Rabbi’s Reflections – Wednesday, June 10, 2020
Part 2 of the Shema. The complete Shema is really made up of 3 sections of Scripture: http://www.jewfaq.org/shemaref.htm
1. Deuteronomy 6:4-9
2. Deuteronomy 11:13-21
3. Numbers 15:37-41
For now, we are only going to focus on the first section. Let’s presume that you are able to master the six words of Deut 6:4 on your own. The first phrase of Deut 6:5 is “V’Ohavta Et Adonai(YHVH) Elohecha.” Those 4 words are all we are going to study today.
The first word has a Shoresh of “Aleph-Hay-Bet” meaning love. The verb is in the past tense, second person, singular (you have loved). The “Vav” is a converse that changes the tense into the future. The future tense, second person singular is always the command form, “You shall….” In this first word of Deut 6:5, V’Ohavta, “You shall love.”
Before we go on, we must define this command. What does it mean to love God? Love has to be more than an emotion or feeling. Our modern society actually throws this word around a lot. “I love my new i-phone” might be heard today.
Try this. It’s my effort, but I can tell you already it can be improved. “Love is having a heartfelt desire to foster the God-given destiny of another, in a preeminent manner that exceeds desire for self.” It might even be defined as desiring the God-given destiny of another to a degree that IS rewarding at a high level to self. Therefore, true love involves an intermingling of destiny. When we think of loving God, we connect to (our desire joins with His desire for) advancing His kingdom.

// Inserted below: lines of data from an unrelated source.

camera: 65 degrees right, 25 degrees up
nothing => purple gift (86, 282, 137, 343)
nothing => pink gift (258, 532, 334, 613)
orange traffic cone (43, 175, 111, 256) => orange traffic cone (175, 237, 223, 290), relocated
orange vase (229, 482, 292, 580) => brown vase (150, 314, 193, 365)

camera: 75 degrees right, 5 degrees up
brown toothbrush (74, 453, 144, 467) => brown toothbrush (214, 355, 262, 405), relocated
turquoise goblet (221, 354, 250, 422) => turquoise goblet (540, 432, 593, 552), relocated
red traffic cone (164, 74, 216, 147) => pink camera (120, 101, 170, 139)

The Hebrew word “Et” (aleph-tav) is made up of the first and last letters. The word itself has no meaning but is a grammatical convention to identify the direct object of the sentence which always immediately follows “Et.”
What follows is “Yud-Hay-Vav-Hay,” the name of God usually translated as “Lord” but in Hebrew the unspoken (ineffable) name of God, Yehovah. This is the one who is the object of our love.
The last word, “Elohecha” is another name for God, “Elohai.” The “Cha” at the end is a contraction of “L’cha” that means “to you.” Therefore, “Elohecha” means “your God.” Whose God? The object of our love is the God Who belongs to YOU, “your God.”
So the first phrase commands us, “You shall love the Lord, your God.” What follows tomorrow is an explanation of degree. How much shall we love God?
Memory Verse: Proverbs 29:18 Where there is no divine vision people cast off restraint, but blessed is the one who keeps Torah.
116 6/8 Monday: 2 Kings 17-18
117 6/9 Tuesday: 2 Kings 19-21
* 118 6/10 Wednesday: 2 Kings 22-23
119 6/11 Thursday: Jeremiah 1-3:5
120 6/12 Friday: Jeremiah 25; 29
Question of the day: What is wisdom?
Answer: Wisdom can be defined in many ways. Here is one of my favorites. “Wisdom is learning from someone else’s mistakes.” Young people seem to insist on always making their own mistakes. Why? Go ahead, learn the lessons of life, but (I ask humbly as a poor example) does it always have to be so hard? God is trying to shorten our learning curve by giving us His Word (of wisdom).
Josiah was a righteous king of Judah. Those who came before him and after him, quite the opposite. We have the same choice as those kings. Will we walk with God according to His righteous principles, like Josiah; or will we follow our own heart and own eyes after which we use to go astray, like the many other kings of Israel?
Numbers 15:39 It will be your own tzitzit (fringes)—so whenever you look at them, you will remember all the mitzvot (commandments) of Adonai and do them and not go spying out after your own hearts and your own eyes, prostituting yourselves. 40 This way you will remember and obey all My mitzvot and you will be holy to your God.
Yeshua put it this way… John 14:15 “If you love Me, you will keep My commandments. That’s not advice from the only wise God, it’s a commandment, but only the wise will obey Him. Solomon asked for wisdom and we should too.